The Board encourages the Chair of the Board or of any committee to invite Company management and outside advisors or consultants from time to time to participate in Board and/or committee meetings to (i) provide insight into items being discussed by the Board which involve the manager, advisor or consultant, (ii) make presentations to the Board on matters which involve the manager, advisor or consultant, and (iii) bring managers with high potential into contact with the Board.  Attendance of non-directors at Board meetings is at the discretion of the Board.

D. Meeting Agenda

Any director has the right to add items to the agenda for a meeting.

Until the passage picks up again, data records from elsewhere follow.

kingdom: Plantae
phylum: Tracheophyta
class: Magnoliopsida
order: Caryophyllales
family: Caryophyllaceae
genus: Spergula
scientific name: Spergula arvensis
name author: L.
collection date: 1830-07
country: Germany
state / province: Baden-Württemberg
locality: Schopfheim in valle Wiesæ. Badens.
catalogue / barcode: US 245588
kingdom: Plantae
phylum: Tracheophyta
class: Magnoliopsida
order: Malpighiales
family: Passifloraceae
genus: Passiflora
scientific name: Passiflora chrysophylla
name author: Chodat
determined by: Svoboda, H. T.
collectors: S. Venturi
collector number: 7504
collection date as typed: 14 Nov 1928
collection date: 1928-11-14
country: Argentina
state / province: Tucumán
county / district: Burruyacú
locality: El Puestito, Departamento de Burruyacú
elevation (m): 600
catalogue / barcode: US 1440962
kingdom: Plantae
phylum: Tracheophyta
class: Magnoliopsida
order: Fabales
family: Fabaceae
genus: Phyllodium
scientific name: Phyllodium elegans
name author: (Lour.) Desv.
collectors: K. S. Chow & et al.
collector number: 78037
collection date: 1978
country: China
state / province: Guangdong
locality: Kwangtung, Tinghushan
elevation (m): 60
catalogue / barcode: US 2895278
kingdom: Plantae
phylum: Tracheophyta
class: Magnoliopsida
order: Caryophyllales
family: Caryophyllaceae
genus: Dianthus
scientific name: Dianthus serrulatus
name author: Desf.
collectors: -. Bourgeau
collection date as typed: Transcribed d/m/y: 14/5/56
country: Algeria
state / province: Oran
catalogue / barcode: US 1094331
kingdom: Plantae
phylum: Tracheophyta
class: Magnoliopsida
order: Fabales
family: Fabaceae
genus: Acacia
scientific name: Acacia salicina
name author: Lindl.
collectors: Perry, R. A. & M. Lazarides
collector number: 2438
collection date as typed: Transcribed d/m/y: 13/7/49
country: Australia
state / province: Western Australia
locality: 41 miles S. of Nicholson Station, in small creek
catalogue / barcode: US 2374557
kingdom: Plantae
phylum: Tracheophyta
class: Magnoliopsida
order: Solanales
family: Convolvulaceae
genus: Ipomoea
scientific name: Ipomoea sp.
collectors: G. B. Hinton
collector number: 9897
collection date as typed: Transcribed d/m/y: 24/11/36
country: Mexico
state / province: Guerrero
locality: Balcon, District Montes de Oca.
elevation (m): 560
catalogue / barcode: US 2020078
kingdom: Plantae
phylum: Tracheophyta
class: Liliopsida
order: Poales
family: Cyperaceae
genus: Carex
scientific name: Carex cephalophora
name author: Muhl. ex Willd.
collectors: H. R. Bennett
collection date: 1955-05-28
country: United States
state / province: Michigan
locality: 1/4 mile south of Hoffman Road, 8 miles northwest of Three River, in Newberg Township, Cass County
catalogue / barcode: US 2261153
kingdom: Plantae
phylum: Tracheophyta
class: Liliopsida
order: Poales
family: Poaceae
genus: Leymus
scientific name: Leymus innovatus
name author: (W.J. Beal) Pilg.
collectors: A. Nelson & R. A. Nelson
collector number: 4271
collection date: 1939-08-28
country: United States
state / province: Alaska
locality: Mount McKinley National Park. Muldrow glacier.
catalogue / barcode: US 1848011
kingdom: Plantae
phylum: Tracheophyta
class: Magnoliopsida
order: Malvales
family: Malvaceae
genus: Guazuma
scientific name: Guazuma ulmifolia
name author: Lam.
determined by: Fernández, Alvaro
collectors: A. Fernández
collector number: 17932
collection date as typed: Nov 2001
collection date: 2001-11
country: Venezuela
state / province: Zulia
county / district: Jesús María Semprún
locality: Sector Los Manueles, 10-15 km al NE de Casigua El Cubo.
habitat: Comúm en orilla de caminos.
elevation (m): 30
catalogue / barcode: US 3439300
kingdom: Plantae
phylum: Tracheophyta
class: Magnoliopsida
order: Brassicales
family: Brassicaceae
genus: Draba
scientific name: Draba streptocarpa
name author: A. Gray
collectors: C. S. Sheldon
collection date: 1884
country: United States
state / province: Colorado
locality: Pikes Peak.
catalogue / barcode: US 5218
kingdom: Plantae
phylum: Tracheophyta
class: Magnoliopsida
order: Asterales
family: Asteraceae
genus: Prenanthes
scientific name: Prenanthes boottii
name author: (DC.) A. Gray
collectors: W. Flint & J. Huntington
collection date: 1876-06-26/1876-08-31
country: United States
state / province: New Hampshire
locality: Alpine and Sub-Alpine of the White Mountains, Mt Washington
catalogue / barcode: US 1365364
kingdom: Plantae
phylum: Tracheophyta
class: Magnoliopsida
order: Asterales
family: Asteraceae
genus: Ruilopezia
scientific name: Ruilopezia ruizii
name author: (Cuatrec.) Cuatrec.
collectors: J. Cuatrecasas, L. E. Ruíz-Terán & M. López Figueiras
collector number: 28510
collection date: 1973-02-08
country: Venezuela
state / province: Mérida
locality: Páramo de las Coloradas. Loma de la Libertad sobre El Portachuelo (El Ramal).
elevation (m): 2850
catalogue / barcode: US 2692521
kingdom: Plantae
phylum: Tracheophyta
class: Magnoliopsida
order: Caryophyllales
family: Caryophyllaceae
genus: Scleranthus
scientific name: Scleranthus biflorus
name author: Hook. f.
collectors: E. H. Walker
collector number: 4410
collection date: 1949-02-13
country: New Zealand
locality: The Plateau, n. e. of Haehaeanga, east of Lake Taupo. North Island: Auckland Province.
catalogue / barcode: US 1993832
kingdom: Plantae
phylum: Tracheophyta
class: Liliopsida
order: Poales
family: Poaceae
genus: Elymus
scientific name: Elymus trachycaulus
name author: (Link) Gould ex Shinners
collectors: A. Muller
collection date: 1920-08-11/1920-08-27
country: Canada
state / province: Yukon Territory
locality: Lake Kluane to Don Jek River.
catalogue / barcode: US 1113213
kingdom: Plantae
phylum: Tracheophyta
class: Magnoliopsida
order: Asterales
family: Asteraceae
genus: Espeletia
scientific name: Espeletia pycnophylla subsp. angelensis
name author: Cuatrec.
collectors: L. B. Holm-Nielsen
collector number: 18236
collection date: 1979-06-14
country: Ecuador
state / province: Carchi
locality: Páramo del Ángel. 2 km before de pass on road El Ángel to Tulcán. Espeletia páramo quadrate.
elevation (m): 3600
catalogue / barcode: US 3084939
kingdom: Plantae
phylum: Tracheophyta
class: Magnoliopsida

With respect to items added by a director, the Chair of the Board shall not remove such items from the agenda.  For a meeting called by the Independent Directors, the Independent Directors shall establish the agenda for such meeting.

E. Advance Receipt of Meeting Materials

Information regarding the topics to be considered at a meeting is essential to the Board’s understanding of the business and the preparation of the directors for a productive meeting.  To the extent feasible, the meeting agenda and any written materials relating to each Board meeting will be distributed to the directors sufficiently in advance of each meeting to allow for meaningful review of such agenda and materials by the directors.  Directors are expected to have reviewed and be prepared to discuss all materials distributed in advance of any meeting.


The Board currently has three (3) standing committees: (i) the Audit Committee, (ii) the Compensation Committee, and (iii) the Nominating and Corporate Governance Committee.  Each committee will perform its duties as assigned by the Board in compliance with the Company’s bylaws and the committee’s charter.  It is the responsibility of the directors to attend the meetings of the committees on which they serve.


The Board has delegated the responsibility of succession planning for the Chief Executive Officer to the Nominating and Corporate Governance Committee.  The Board and the Nominating and Corporate Governance Committee will (i) work together on a periodic basis with the Chief Executive Officer to evaluate the Company’s succession plans upon the Chief Executive Officer’s retirement and in the event of an unexpected occurrence, and (ii) periodically review the performance of the Chief Executive Officer.